Text extracted from each page
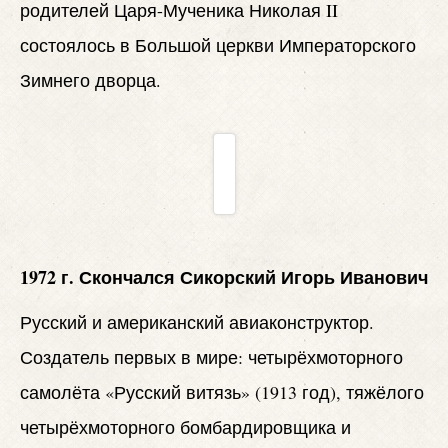
родителей Царя-Мученика Николая II
состоялось в Большой церкви Императорского
Зимнего дворца.
1972 г. Скончался Сикорский Игорь Иванович
Русский и американский авиаконструктор.
Создатель первых в мире: четырёхмоторного
самолёта «Русский витязь» (1913 год), тяжёлого
четырёхмоторного бомбардировщика и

> **What is being asked**
Swap "самолёта" for "аэроплана" wherever it occurs in the material above, keeping every other word unchanged. Leave the pictures out of your answer.

> **Final answer**
родителей Царя-Мученика Николая II
состоялось в Большой церкви Императорского
Зимнего дворца.
1972 г. Скончался Сикорский Игорь Иванович
Русский и американский авиаконструктор.
Создатель первых в мире: четырёхмоторного
аэроплана «Русский витязь» (1913 год), тяжёлого
четырёхмоторного бомбардировщика и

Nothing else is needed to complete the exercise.